When Tinashe Chaponda set out to connect college and high school students with community service opportunities, he knew better than to reinvent the wheel. Instead, he created the organization FOCUS Kalamazoo, using the same model as Derek Jeter’s Turn 2 Foundation.
Chaponda, who moved to Kalamazoo from Zimbabwe in 2001, was a member of Jeter’s Leaders, the youth leadership program of the Turn 2 Foundation, from 2009 to 2012 and says it was a Jeter’s Leaders conference in 2013 in New Orleans that inspired him to create FOCUS Kalamazoo. Upon seeing the suffering caused by Hurricane Katrina, “I committed myself to helping others through volunteerism,” he says.
The result was FOCUS Kalamazoo, an organization he describes as a “community service network.” Chaponda, who is now 20 and a sophomore studying marketing at Western Michigan University, says one mission of FOCUS Kalamazoo is to alter the way youth view volunteering.
“Young people across the country have participated in volunteer service projects as part of their school curriculum,” he says. “However, this approach has become more obligatory than authentic and ‘free.’”

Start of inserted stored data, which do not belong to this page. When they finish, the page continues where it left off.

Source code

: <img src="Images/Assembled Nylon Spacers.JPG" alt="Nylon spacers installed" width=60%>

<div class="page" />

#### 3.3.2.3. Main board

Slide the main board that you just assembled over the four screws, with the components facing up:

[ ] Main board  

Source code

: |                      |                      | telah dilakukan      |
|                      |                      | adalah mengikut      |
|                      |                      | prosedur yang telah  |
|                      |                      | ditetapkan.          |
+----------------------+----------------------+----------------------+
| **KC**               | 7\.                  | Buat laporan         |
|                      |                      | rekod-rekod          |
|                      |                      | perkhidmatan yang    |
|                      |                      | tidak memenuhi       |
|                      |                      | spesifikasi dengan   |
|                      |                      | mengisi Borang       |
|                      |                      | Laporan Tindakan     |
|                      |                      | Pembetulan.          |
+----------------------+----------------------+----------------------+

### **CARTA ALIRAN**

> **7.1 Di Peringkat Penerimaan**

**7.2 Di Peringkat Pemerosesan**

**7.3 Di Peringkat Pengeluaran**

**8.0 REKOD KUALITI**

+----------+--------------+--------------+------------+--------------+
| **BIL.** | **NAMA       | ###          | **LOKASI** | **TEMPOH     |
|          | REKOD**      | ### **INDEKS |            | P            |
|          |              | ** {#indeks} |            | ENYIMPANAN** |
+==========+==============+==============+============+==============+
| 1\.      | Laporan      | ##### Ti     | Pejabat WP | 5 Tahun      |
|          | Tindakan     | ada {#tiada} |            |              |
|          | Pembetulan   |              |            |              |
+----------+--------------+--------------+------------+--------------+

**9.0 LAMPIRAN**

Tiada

This obligatory approach has created negative stereotypes about volunteering, he says. FOCUS Kalamazoo seeks to change that, he says, by “treating our volunteers and partners like royalty,” giving them an experience they enjoy while helping others, making an impact on the community and developing their own skills and confidence.
“What we mean by treating them like royalty is that we put volunteers first,” he says. “The events and nonprofits that we partner with are based off what the volunteers want to do, instead of pushing random events for them to participate in. We are also researching new ways to volunteer that are more connected to students’ majors and careers.”
FOCUS Kalamazoo began in fall 2013 with 16 volunteers who cheered for participants at the Bronson Children’s Hospital 5K Walk & Run. “We decided to make this first event social in order to have something easy to start out with,” Chaponda says. Since then, FOCUS Kalamazoo volunteers have served at 68 community events, with 260 volunteers giving more than 1,500 hours.
“Volunteers pick a project they want to do, and then we hold them accountable,” Chaponda explains. “They receive leadership training workshops, and we connect them with a community organization.”
For example, last year FOCUS Kalamazoo volunteers worked with Habitat for Humanity doing some construction and cleaning up the yard of a house on Kalamazoo’s North Side. This year FOCUS Kalamazoo received a $10,000 grant from the Turn 2 Foundation to build a house with Habitat.
One area that FOCUS Kalamazoo’s efforts are concentrated on is education and outreach to youth. In 2014, FOCUS Kalamazoo recruited 50 high school and college volunteers to enlarge and enhance the community garden at the Woodward School for Technology and Research in the Stuart neighborhood. The organization received a $6,000 grant from the Turn 2 Foundation to collaborate with Fair Food Matters to build a garden bed for each grade, clean up the pond and weed the baseball field. Volunteers also provided educational games for Woodward students.
Recently, through its Youth Engagement Program, FOCUS Kalamazoo worked with Kalamazoo Public Schools’ Phoenix High School to give students an opportunity to volunteer in the community. The students opted to hold a food drive — their first — and host a Literacy Night at KPS’ Middle School Alternative Learning Program. In addition, Phoenix students have established their own chapter of the organization, called FOCUS Phoenix High School.
FOCUS Kalamazoo picked Phoenix students to work with because Chaponda believes they are often overlooked for community projects and may not have the same opportunities as students at other high schools.
“They never had a voice, many options or resources,” he says. “However, after we contacted them, they came up with a three-page typed plan of action.”
FOCUS Kalamazoo and Phoenix students have also established a program to mentor middle school students. “Mentoring others can occur at any age,” Chaponda says. “Everyone has insights about their present age that they can share with others who are both younger and older than they are. The Phoenix students are trained to make an impact.”
FOCUS Kalamazoo also engages in school visits and presents motivational speeches to young people. Chaponda spoke to 150 middle school students at Milwood Magnet School for Math, Science and Technology (his alma mater) about the importance of confidence in achieving success in high school. FOCUS Kalamazoo Vice President Joe Boggan spoke to African-American boys at Maple Street Magnet School for the Arts about achieving “black excellence” in order to be successful in high school and adulthood. Both talks were filmed and are available on YouTube.
FOCUS Kalamazoo has high aspirations. Chaponda says the organization hopes to create a national organization called FOCUS-USA to provide the country’s largest volunteer database for college and high school students.
“We can be a voice for youth and be there for them when they need it,” Chaponda says. “They need someone they can look up to.”